Dendrograms of hierarchical cluster analysis for the 36 tested samples of stemonae radix, dendrogram resulting from the six investigated compounds peaks’ area derived from high-performance liquid chromatography profiles of the tested samples

CONCLUDING REMARKS

This study provided an SPE-HPLC-ELSD method for simultaneous quantification of six alkaloids, namely, croomine, stemoninine, tuberostemonine, neotuberostemonine, bisdehydrostemonine and tuberostemonine D in commercial stemonae radix. Based on the validation results of good accuracy, repeatability, and precision, the proposed method could be adopted as a prerequisite for quality control of stemonae radix.

In addition, HCA analysis was successfully used for differentiation and evaluation of samples qualities. Significant variations in the contents of the six alkaloids were found in 36 samples of stemonae radix from different commercial sources. It has been reported that significant intraspecific and interspecific chemical diversities existed in Stemona genus. Our results showed the first time that commercial stemonae radix exhibited even larger variations. Variations of single Stemona species might be due to genetic parameters and environmental factors, such as differences in age, seasons of collection, and geographic distributions. For commercial samples, chemical variation was further increased by the mixed species. Among the 36 samples, 15 batches were a mixture of two authoritative sources of stemonae radix specified in CP.

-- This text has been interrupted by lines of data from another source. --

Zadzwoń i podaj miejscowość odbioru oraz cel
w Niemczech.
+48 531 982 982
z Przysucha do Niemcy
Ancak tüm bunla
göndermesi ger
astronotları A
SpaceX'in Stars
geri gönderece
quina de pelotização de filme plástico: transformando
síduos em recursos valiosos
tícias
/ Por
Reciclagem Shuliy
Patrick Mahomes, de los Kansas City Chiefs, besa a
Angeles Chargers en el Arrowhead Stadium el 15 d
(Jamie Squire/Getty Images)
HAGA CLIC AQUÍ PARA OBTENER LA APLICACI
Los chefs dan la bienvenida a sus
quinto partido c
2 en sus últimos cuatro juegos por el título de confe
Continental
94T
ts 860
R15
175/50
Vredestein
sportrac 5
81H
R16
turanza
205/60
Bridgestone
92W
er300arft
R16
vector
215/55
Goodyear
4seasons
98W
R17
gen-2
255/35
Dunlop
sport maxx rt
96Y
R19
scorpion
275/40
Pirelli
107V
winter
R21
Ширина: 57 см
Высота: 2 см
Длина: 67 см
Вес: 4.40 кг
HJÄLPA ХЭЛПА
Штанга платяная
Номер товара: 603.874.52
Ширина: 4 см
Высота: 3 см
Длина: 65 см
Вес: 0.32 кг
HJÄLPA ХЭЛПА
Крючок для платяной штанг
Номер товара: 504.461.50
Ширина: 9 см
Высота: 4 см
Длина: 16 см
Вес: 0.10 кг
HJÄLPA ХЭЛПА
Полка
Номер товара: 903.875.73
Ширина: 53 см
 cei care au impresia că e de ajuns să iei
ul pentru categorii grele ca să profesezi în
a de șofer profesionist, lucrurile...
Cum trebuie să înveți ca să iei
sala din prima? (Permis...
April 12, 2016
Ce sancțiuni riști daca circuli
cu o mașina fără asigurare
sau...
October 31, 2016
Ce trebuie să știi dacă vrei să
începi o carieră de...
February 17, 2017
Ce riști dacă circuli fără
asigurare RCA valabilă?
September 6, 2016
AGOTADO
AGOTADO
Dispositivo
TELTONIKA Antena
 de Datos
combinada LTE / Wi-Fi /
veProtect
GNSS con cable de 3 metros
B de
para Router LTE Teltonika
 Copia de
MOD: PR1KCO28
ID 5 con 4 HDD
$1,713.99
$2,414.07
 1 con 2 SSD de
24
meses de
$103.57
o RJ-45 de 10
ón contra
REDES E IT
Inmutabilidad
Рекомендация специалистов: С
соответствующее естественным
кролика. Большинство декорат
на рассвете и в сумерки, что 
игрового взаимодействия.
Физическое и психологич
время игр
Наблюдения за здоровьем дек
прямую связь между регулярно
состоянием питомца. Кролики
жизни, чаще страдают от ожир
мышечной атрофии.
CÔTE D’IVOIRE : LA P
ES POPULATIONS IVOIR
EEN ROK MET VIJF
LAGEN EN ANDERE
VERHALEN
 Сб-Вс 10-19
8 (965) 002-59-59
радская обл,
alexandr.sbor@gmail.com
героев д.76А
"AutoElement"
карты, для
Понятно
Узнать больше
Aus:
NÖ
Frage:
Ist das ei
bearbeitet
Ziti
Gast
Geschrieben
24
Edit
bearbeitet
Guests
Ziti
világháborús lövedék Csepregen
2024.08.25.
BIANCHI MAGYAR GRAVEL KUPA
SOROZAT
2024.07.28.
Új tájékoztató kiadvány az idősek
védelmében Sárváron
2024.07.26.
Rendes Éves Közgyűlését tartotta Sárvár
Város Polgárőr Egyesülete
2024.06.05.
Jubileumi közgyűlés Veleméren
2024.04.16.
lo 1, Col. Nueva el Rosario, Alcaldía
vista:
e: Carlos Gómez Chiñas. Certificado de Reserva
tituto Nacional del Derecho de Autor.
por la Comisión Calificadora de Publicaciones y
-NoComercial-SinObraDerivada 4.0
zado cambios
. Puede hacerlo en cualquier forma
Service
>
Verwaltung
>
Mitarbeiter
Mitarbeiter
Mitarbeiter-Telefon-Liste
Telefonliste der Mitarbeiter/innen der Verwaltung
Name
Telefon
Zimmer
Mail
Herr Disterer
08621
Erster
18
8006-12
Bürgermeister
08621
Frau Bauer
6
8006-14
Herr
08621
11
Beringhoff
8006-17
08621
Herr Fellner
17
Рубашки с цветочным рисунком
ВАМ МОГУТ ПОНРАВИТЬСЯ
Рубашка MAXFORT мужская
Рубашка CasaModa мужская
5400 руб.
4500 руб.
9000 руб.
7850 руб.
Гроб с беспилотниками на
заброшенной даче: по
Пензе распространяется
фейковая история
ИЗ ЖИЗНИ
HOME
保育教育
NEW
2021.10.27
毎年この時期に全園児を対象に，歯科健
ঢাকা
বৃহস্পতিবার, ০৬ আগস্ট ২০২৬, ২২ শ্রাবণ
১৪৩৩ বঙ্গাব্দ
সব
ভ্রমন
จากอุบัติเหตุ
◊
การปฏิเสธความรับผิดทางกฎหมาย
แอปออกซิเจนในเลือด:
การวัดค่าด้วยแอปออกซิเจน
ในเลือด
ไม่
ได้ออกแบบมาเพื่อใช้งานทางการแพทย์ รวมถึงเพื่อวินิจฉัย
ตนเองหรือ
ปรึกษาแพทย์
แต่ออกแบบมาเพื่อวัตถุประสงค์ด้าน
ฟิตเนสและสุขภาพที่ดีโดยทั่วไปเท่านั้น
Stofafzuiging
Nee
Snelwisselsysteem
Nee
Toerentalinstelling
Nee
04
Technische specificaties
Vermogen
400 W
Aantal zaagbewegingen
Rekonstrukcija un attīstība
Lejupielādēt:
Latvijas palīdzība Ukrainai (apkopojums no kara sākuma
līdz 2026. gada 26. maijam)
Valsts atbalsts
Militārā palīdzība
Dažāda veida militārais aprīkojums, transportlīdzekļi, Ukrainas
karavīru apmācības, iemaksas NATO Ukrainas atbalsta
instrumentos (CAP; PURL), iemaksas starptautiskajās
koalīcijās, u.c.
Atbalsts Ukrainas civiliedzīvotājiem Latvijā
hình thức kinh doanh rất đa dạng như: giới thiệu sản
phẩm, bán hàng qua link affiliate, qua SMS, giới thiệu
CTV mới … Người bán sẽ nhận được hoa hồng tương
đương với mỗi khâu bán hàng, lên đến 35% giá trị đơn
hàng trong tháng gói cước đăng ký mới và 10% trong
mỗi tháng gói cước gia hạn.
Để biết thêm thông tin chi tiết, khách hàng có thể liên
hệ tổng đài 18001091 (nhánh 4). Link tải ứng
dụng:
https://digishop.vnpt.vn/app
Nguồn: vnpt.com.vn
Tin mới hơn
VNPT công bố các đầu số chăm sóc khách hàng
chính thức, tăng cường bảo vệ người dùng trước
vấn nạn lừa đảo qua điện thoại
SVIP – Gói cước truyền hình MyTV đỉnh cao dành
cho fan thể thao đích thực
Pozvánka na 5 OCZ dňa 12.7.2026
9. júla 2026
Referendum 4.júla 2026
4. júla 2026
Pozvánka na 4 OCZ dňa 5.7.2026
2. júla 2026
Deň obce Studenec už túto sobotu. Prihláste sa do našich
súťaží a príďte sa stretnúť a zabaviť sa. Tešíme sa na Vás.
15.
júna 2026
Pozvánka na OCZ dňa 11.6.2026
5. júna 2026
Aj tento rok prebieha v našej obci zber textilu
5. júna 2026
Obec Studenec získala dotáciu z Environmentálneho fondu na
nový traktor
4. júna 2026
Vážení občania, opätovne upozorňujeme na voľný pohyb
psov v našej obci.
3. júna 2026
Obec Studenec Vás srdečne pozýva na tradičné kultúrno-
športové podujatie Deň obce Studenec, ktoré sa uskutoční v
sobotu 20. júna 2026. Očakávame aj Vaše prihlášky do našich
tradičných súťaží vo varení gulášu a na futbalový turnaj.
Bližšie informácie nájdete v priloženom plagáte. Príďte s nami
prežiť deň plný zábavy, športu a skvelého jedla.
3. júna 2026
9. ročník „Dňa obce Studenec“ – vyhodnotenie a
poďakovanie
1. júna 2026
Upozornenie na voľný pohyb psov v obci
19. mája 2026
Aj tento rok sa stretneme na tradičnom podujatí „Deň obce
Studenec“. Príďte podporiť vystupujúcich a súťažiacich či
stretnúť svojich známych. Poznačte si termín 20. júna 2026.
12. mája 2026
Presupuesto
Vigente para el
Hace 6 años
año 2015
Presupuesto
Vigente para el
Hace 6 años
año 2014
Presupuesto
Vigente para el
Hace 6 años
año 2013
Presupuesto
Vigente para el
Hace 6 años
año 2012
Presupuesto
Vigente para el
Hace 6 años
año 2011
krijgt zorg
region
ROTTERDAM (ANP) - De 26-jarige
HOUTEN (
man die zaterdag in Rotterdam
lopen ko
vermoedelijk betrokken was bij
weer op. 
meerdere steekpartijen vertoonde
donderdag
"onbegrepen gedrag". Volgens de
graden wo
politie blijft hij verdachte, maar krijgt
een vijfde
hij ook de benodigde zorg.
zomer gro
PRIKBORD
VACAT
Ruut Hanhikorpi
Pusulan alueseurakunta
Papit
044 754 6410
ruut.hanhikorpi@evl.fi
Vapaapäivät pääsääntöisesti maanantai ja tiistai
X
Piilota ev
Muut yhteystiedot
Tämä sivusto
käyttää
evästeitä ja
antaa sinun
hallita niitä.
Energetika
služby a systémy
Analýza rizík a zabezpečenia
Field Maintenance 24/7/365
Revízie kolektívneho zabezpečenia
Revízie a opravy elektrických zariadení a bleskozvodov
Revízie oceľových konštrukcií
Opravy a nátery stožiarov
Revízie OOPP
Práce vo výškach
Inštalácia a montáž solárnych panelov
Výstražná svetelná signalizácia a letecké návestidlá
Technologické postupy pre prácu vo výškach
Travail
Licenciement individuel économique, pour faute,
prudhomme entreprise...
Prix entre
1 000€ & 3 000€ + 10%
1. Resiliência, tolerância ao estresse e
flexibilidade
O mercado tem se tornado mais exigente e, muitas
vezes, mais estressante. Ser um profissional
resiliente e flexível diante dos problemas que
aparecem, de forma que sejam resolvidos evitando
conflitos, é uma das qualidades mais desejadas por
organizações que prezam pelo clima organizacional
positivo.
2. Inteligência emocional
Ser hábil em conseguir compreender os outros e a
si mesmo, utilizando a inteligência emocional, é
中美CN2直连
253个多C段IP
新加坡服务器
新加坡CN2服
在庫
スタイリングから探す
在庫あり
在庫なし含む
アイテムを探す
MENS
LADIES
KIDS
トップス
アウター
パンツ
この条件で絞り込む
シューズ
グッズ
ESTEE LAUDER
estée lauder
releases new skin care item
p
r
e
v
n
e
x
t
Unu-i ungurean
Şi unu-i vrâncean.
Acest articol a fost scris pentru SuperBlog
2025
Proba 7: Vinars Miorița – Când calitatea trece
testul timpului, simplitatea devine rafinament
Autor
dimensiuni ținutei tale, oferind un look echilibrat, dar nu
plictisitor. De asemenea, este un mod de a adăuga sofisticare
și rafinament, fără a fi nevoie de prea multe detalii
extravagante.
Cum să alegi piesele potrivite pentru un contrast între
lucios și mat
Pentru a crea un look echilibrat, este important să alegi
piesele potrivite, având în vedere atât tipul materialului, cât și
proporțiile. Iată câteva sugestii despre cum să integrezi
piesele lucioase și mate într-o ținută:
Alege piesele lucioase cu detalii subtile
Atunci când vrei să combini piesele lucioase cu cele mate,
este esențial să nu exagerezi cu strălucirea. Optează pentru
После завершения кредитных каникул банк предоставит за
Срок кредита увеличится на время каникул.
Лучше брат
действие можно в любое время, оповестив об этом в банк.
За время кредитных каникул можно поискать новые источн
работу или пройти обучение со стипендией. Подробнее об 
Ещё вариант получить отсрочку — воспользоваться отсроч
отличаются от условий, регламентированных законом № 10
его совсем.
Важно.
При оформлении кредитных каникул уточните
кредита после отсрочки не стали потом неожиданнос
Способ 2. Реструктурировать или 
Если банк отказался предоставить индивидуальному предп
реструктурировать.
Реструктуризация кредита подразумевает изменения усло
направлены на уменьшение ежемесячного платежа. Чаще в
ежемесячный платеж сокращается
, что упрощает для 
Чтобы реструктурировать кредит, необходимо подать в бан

Cough is one of the most common symptom for which medical advice is sought.[16] Antitussives are among the most widely used drugs in the world. stemonae radix is a good candidate for antitussive therapy. Bioassays in guinea pigs have documented its antitussive properties.[2] However, the alkaloid composition changes batch by batch and some batches even contain toxic alkaloid croomine.[7] Thus, it is not possible to achieve the same effect when using the same amount of herbal material from different herbal shops. It would be strategically possible to select samples high in stemona alkaloids with obvious antitussive value but low or devoid of croomine, especially for good agricultural practice farms and good manufacturing practice manufacturers. The method developed in this study can help monitor the contents of stemona alkaloids for quality assurance purposes.